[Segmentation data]

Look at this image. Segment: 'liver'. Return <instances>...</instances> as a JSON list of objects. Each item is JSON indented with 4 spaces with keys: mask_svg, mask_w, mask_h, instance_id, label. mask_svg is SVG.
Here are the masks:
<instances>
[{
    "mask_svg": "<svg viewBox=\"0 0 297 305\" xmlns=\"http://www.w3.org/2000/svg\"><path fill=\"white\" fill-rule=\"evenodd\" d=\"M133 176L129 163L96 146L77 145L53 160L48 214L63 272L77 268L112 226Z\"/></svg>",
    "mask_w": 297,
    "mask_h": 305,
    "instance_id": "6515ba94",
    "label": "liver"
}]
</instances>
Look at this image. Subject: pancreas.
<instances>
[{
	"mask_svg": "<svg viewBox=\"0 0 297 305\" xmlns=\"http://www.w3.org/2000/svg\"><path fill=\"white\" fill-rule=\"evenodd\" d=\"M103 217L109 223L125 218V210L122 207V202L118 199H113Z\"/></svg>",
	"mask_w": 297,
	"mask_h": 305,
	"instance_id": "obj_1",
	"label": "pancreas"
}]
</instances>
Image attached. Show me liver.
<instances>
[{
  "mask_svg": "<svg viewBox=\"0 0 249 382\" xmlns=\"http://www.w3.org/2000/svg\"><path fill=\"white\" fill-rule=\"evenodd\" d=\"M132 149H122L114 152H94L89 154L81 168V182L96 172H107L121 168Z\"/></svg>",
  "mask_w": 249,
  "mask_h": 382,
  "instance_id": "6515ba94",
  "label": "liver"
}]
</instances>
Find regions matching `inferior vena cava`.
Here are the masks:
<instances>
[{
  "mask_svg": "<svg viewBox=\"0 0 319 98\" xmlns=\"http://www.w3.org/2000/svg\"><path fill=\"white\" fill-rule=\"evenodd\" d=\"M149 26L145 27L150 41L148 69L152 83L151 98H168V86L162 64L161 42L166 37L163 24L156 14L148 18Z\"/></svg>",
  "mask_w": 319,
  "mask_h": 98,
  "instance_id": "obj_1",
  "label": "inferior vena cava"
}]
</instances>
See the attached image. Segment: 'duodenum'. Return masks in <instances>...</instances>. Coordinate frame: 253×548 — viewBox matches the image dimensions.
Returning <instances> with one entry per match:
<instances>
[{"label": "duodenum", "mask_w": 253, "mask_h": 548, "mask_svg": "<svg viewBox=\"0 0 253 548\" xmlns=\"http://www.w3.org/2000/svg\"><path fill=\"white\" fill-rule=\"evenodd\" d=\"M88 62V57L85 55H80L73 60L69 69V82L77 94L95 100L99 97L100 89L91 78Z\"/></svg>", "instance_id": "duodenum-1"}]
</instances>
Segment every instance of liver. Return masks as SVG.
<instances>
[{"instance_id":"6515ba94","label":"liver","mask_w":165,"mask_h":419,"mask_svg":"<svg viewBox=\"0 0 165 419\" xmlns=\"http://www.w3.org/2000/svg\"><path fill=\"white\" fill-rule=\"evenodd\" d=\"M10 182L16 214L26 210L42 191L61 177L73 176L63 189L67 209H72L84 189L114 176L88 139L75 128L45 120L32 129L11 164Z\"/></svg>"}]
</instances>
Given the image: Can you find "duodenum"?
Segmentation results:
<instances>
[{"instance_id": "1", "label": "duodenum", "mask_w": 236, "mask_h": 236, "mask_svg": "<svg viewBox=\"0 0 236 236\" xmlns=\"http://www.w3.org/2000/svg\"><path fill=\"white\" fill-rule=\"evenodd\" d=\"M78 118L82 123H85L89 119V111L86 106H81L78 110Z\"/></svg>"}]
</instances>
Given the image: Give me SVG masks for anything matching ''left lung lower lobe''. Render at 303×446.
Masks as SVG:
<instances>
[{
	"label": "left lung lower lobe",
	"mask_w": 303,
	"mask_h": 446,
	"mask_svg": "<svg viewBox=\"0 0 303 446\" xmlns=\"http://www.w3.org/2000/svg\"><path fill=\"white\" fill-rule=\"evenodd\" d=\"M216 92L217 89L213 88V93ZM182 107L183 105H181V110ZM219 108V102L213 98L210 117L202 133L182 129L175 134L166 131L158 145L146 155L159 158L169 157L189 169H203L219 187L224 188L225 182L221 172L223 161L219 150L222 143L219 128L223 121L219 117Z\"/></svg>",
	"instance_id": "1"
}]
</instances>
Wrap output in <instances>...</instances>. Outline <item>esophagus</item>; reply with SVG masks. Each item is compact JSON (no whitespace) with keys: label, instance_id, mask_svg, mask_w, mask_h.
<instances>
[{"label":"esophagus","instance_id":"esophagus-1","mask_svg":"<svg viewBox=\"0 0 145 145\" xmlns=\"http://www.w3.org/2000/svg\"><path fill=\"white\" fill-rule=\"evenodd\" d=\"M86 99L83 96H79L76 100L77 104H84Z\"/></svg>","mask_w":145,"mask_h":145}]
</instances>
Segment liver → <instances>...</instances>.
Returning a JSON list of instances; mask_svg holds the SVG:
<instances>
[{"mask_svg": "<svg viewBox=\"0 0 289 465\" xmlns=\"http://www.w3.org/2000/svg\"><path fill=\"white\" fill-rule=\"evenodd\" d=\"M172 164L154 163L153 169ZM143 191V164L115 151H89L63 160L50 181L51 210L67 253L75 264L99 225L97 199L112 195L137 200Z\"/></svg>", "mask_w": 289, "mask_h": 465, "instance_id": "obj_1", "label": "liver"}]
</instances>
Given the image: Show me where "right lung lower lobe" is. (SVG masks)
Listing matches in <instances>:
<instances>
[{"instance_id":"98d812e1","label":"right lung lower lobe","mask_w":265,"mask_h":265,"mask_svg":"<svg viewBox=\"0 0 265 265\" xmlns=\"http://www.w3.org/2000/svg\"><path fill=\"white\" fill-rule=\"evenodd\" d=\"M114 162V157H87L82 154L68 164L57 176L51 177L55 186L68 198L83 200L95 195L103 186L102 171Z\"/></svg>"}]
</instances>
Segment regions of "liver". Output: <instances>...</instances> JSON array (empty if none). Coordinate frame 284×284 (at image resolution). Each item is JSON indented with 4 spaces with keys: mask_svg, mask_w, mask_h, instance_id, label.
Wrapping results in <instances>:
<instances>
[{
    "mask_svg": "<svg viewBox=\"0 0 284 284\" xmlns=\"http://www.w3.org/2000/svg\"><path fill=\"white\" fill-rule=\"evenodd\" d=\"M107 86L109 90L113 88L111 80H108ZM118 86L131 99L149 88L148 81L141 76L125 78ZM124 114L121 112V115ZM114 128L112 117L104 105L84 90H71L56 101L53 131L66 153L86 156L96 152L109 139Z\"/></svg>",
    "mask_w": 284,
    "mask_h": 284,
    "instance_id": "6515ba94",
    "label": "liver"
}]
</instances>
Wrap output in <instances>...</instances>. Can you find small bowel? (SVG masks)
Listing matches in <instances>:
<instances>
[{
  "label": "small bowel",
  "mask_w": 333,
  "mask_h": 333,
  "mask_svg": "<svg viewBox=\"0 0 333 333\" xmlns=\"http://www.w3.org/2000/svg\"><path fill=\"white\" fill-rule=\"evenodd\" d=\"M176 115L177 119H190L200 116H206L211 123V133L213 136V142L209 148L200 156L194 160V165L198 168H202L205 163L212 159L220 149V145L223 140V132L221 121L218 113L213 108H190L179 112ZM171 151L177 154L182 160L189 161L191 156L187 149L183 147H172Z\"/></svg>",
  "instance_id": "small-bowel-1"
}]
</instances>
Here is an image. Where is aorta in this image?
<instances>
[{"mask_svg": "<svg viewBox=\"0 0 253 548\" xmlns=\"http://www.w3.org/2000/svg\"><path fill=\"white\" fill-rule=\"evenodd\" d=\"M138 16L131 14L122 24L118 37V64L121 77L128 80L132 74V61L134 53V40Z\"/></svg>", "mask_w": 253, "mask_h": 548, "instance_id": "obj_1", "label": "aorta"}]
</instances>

▶ [SET EXERCISE]:
Pick out every line of the records above that contains the string "aorta", matching case exactly, and copy each of those lines in full.

▶ [RESULT]:
Here is an image. Where is aorta in this image?
[{"mask_svg": "<svg viewBox=\"0 0 253 548\" xmlns=\"http://www.w3.org/2000/svg\"><path fill=\"white\" fill-rule=\"evenodd\" d=\"M138 16L131 14L122 24L118 37V64L121 77L128 80L132 74V61L134 53V40Z\"/></svg>", "mask_w": 253, "mask_h": 548, "instance_id": "obj_1", "label": "aorta"}]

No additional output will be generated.